EXERCISE DETAILS: All of the data, word for word and free of pictures, is the expected result.

PROVIDED DATA:
::::

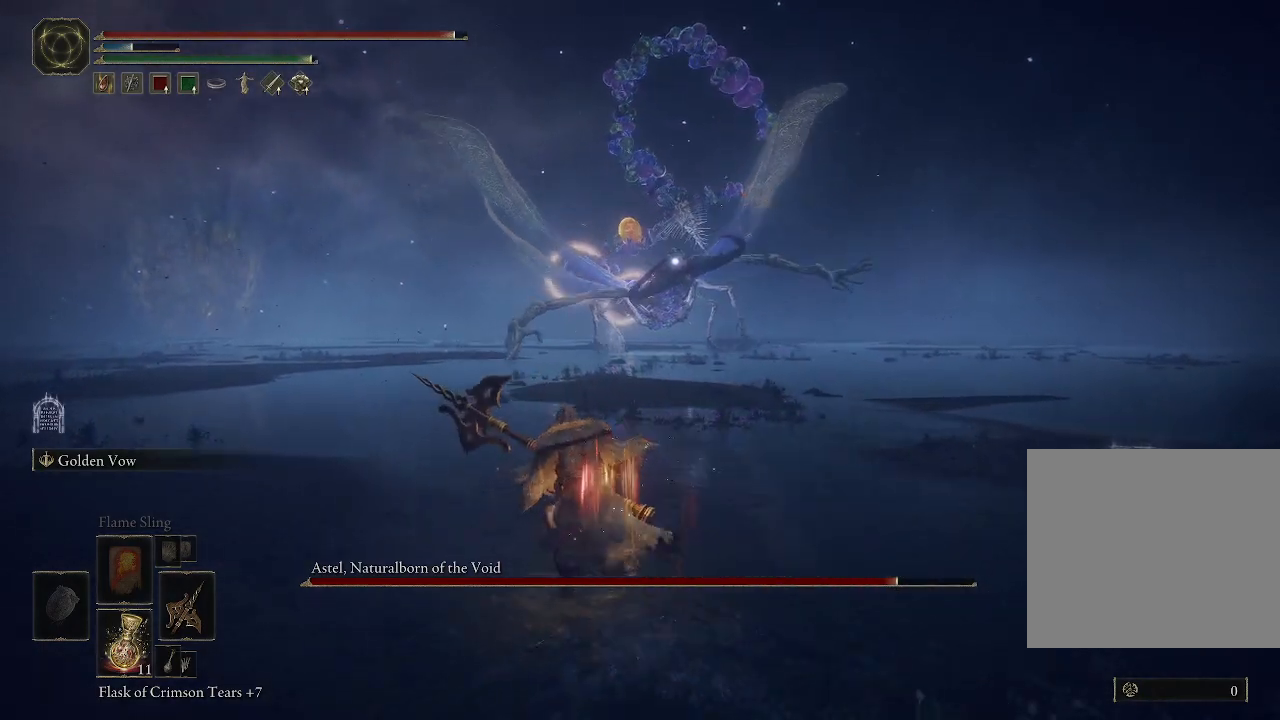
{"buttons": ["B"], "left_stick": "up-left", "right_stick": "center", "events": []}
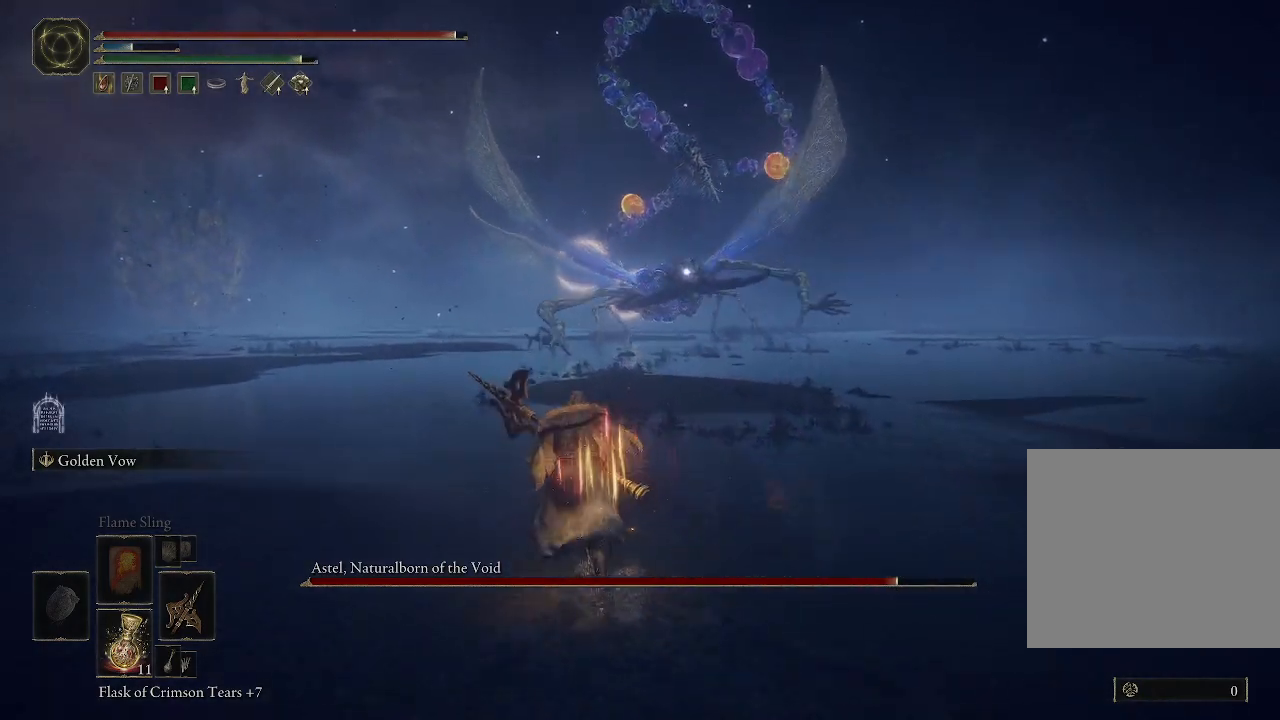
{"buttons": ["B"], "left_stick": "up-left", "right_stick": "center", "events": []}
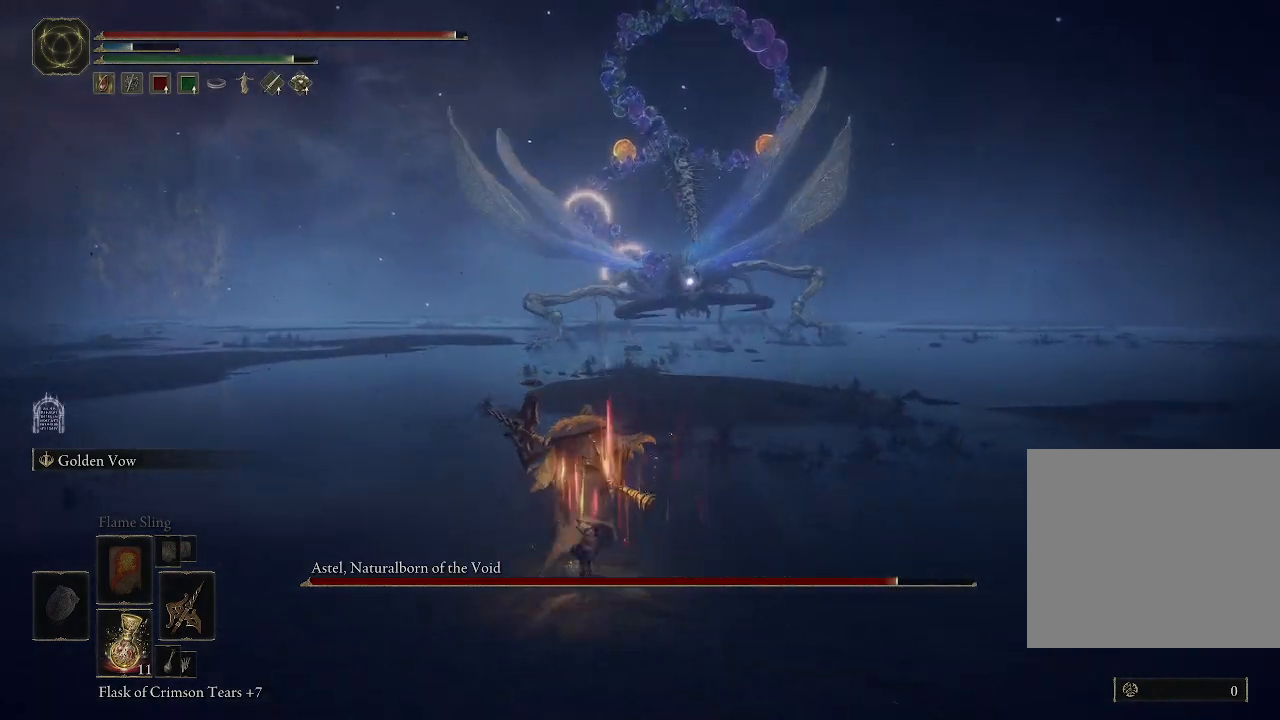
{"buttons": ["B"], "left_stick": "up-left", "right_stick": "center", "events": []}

::::

RESULT OF THE EXERCISE:
{"buttons": ["B"], "left_stick": "up-left", "right_stick": "center", "events": []}
{"buttons": ["B"], "left_stick": "up-left", "right_stick": "center", "events": []}
{"buttons": ["B"], "left_stick": "up-left", "right_stick": "center", "events": []}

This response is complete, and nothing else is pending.